As we come to the close of 2015, most of us are already thinking about our goals and desires for the year ahead. The best way to achieve a goal is to put a plan in place. If you keep just one New Year’s resolution, make it a promise to put your hard earned money to work to achieve your financial goals.
Financial security now and in the future is a goal shared by everyone. Mainstream media has already made the world aware of the shortfalls in social security, pensions, and retirement savings. In light of this, you’re probably thinking about taking action to protect your financial future, but you don’t know where to start. Really, there are just two key hurdles to overcome: The endless flow of irrelevant and oft-times incorrect information, and your fear of making the wrong decision.
This simple 10-step action plan will get you started and feeling good about achieving your financial goals in 2016 — so you can actually keep this resolution, even if the others don't go so well.
1. Gift yourself: For every dollar you spent on a gift for someone else this holiday season, put a dollar into an envelope marked “me.” At the end of the holiday season, use this money to first set up an emergency fund, and then start investing.
2. Gather: Put all financial and legal documents in a file or box — don’t read them, analyze them, or fret over them. Gather one statement for each bank and brokerage account, insurance policy, student or other loan agreement, mortgage, credit card, will, trust, and digital account. Note the username and password for each online account and keep it safe.
3. Create an emergency fund: Open a separate savings account and deposit three months of required expenses into it for emergencies. Do not use this account to pay bills, take a vacation, or make spontaneous purchases, and do not invest the funds. This account should remain liquid to pay living expenses in case of a job loss or other emergency.
4. Invest: Take the balance of that “gift envelope” you created, as well as any year-end bonus and monetary gifts, and start investing.
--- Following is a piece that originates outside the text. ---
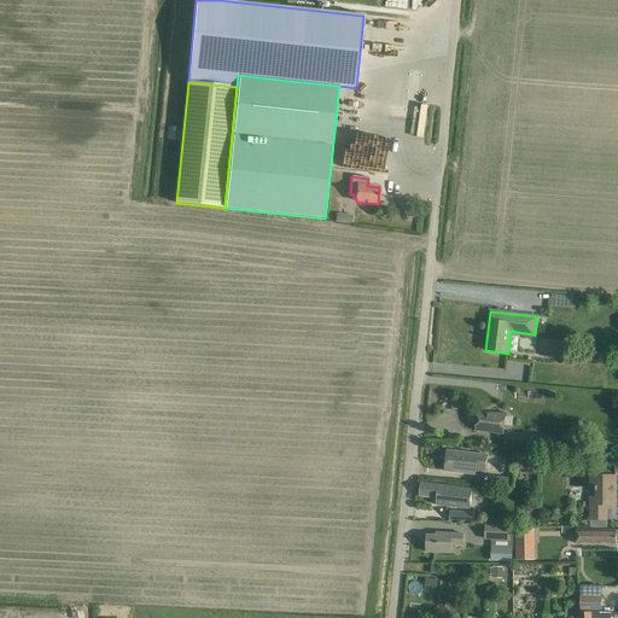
[(519,347),(519,356),(532,356),(532,347),(519,347)]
Select low-cost diversified funds. A trusted financial advisor will help you choose investments to achieve your financial goals.
5. Find money: Many women think they do not have enough money to start investing. This is a falsity — the smallest amount of money invested early has great opportunity for growth. One less cocktail or latte quickly adds up to invest for the future with little impact on the quality of your current life.
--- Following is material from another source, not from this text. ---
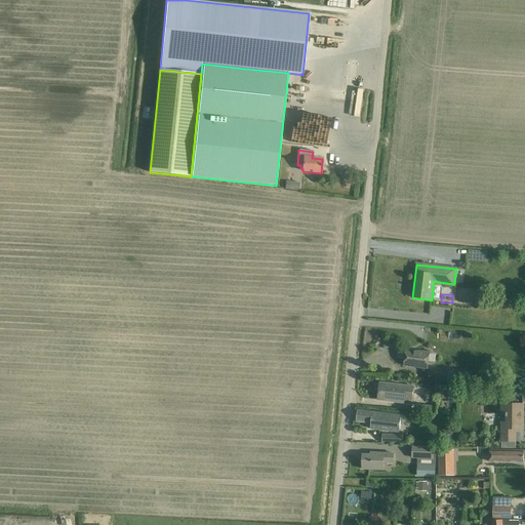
[(404,366),(414,367),(428,369),(430,353),(406,350),(404,366)]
6. Identify and fund investing goals: Identify your goals — perhaps you want to seed a business, fund a child’s college education, or retire abroad — and then allocate your investments to achieve each goal.
7. Automate saving and investing: Set up automatic contributions to your savings and investment accounts so you don’t have to remember to deal with it each month.
8. Create a digital estate plan: Identify accounts, usernames and passwords, and the person you want to be responsible in the event of your death. Store the information in a safe place.
9. Create an estate plan: Rich or poor, you need a plan. A plan defines how your assets are divided, as well as who cares for your children and makes your medical decisions, in the event of your death or incapacity. If you do not put a plan in place, the law and courts will decide for you.
10. Find a Financial Partner: Your financial needs and goals will change as you transition through your life. Find a wealth advisor you can partner with so your plan is always one step ahead of where you want to go.